> Problem to solve:
Output exactly the lines from the one containing "10-15 menit)" to the last line of the material, inclusive, and nothing more.

'''

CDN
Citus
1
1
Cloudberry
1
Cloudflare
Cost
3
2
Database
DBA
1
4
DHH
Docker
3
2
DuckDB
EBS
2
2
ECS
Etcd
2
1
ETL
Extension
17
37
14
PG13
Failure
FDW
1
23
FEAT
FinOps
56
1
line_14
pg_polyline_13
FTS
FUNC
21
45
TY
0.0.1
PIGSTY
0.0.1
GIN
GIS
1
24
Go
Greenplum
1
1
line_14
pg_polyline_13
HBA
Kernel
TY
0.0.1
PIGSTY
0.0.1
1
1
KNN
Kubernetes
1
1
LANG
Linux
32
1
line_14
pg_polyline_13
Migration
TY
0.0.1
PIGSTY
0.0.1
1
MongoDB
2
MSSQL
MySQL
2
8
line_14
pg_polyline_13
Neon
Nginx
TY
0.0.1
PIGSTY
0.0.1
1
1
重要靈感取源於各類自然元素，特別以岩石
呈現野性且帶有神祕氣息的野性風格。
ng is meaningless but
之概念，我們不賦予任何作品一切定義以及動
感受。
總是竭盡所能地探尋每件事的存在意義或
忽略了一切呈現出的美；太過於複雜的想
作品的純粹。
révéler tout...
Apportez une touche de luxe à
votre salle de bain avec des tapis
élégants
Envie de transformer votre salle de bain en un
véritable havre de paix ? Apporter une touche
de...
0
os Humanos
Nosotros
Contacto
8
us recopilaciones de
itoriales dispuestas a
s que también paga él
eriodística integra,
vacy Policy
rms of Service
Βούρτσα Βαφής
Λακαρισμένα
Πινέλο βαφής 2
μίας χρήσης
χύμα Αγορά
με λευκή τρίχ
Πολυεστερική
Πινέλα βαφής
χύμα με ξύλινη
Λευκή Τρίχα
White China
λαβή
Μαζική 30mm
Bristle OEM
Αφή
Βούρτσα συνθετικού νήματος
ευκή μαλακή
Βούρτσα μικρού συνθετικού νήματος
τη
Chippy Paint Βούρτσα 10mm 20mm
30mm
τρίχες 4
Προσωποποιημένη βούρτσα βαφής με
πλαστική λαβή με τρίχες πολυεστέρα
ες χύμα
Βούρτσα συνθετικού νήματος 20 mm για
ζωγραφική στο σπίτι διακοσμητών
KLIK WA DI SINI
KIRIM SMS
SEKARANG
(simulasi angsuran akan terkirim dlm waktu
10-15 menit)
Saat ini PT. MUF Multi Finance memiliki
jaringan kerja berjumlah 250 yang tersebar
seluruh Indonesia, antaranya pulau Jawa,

'''

> Your solution:
10-15 menit)
Saat ini PT. MUF Multi Finance memiliki
jaringan kerja berjumlah 250 yang tersebar
seluruh Indonesia, antaranya pulau Jawa,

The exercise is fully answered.